Assignment — Output the items as a Markdown table with the columns Number and Entry, starting at the first line and ending after the line that contains "Which has a". Leave out blank lines.

Records from a data collection
──────────────────────────────

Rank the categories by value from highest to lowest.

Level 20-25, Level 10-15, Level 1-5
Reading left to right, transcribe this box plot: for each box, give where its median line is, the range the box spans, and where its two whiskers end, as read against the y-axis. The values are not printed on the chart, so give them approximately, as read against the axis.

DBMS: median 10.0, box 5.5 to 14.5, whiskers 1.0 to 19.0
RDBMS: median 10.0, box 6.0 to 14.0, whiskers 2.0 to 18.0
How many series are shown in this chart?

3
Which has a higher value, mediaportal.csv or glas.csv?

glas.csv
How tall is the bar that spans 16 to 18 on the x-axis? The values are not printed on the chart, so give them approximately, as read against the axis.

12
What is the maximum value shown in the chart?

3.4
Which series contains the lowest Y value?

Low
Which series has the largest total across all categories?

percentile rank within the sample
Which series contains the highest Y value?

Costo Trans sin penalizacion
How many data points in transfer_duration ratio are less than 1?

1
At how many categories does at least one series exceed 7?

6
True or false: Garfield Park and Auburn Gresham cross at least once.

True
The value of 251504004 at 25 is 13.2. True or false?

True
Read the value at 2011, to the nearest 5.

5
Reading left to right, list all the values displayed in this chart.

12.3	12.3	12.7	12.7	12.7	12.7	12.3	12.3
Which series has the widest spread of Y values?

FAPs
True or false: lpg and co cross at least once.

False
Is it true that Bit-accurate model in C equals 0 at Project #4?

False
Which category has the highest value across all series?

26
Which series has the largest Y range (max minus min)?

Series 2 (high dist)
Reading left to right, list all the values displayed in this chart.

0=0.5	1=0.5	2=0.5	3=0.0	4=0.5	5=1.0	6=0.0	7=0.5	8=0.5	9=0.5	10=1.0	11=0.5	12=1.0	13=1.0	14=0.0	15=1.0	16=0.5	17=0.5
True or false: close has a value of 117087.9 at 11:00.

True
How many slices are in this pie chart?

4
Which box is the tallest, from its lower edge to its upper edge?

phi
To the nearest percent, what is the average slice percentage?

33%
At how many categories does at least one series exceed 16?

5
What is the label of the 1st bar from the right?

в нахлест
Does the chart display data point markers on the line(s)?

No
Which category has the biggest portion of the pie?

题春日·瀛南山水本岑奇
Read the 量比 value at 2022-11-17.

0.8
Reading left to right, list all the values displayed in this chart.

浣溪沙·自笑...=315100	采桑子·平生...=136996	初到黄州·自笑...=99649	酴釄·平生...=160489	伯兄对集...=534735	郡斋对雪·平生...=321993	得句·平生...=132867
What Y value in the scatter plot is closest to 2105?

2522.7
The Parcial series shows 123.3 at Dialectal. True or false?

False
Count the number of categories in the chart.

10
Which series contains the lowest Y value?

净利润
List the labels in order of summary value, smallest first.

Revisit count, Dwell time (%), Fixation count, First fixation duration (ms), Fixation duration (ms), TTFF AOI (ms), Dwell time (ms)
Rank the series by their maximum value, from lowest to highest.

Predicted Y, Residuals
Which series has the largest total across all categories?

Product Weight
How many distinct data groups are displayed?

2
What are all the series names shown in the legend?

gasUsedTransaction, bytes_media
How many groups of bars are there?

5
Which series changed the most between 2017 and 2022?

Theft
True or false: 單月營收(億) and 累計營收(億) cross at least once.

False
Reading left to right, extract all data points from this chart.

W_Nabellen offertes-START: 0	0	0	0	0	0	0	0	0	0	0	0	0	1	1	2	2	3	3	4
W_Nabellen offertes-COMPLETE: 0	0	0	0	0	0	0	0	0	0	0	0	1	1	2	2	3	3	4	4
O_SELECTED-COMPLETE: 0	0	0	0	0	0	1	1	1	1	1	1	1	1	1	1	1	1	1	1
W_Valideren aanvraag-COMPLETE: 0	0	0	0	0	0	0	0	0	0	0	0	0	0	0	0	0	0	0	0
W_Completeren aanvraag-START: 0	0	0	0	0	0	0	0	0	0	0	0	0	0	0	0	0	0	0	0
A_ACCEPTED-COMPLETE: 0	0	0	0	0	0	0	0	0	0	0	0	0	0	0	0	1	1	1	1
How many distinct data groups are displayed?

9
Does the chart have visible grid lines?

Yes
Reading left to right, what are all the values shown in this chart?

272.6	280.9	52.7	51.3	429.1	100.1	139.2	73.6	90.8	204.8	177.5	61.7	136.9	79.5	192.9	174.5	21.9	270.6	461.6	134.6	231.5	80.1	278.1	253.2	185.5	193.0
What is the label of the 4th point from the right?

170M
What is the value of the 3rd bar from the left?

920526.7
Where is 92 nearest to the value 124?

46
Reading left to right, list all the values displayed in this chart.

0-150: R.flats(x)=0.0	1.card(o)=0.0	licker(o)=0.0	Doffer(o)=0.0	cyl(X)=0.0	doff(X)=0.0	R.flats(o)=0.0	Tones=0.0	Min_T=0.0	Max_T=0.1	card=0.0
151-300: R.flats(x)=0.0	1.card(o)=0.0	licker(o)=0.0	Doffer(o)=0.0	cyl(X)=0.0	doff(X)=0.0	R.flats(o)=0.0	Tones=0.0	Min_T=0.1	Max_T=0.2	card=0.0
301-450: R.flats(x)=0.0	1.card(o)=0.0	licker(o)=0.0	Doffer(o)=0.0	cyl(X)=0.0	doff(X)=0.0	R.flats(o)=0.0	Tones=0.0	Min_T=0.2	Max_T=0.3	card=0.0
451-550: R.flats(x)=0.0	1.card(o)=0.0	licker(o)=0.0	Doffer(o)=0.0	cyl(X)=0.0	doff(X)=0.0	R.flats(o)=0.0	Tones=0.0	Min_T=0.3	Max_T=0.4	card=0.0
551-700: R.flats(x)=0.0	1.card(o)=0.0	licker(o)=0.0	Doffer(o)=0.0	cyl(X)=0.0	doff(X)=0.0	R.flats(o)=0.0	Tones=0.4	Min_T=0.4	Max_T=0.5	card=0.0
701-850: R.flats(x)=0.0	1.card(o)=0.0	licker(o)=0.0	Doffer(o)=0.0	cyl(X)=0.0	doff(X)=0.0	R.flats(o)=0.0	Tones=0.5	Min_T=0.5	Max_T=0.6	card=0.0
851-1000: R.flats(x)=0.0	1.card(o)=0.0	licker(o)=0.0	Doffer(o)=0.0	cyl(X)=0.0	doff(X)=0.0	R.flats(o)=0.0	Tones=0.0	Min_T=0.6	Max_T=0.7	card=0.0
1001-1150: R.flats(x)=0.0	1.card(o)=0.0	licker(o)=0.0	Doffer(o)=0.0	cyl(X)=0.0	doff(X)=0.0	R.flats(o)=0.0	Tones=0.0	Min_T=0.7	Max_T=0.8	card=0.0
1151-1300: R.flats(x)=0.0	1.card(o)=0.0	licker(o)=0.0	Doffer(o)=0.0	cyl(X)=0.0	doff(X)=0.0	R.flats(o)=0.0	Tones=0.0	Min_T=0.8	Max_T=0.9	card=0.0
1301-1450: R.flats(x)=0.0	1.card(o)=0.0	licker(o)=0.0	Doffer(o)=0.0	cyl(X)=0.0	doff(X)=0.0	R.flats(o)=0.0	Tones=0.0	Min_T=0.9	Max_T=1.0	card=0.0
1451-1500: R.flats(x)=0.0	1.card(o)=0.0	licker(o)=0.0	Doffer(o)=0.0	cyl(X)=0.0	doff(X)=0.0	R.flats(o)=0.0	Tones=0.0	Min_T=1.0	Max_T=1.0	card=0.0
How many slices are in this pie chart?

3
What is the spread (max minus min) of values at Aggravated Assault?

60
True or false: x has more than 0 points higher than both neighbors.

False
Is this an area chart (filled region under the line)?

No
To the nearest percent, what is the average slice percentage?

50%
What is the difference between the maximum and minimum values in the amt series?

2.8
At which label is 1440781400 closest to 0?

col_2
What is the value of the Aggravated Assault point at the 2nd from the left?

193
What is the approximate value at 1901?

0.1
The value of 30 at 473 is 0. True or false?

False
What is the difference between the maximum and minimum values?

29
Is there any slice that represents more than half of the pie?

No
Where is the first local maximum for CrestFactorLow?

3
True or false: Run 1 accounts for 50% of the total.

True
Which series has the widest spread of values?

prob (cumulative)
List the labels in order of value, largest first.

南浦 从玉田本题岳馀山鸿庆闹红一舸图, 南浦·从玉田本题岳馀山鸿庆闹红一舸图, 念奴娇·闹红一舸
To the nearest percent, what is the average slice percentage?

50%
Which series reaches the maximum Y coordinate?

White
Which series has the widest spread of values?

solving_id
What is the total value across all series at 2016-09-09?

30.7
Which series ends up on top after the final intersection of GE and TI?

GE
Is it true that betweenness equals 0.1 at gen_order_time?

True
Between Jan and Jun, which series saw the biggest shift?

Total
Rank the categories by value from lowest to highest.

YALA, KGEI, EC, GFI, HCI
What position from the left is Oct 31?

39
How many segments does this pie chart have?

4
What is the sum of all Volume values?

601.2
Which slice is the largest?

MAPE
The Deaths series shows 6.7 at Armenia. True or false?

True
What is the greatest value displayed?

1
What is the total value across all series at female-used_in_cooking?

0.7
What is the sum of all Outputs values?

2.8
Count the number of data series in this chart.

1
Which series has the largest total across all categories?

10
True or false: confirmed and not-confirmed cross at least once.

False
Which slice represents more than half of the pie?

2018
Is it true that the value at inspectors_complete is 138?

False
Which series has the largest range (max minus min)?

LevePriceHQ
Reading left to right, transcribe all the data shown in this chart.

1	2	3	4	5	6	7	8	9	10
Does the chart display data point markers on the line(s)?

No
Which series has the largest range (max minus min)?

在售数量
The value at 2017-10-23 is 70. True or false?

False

──────────────────────────────

Solution for this problem —
| Number | Entry |
|---|---|
| 1 | Rank the categories by value from highest to lowest. |
| 2 | Level 20-25, Level 10-15, Level 1-5 |
| 3 | Reading left to right, transcribe this box plot: for each box, give where its median line is, the range the box spans, and where its two whiskers end, as read against the y-axis. The values are not printed on the chart, so give them approximately, as read against the axis. |
| 4 | DBMS: median 10.0, box 5.5 to 14.5, whiskers 1.0 to 19.0 |
| 5 | RDBMS: median 10.0, box 6.0 to 14.0, whiskers 2.0 to 18.0 |
| 6 | How many series are shown in this chart? |
| 7 | 3 |
| 8 | Which has a higher value, mediaportal.csv or glas.csv? |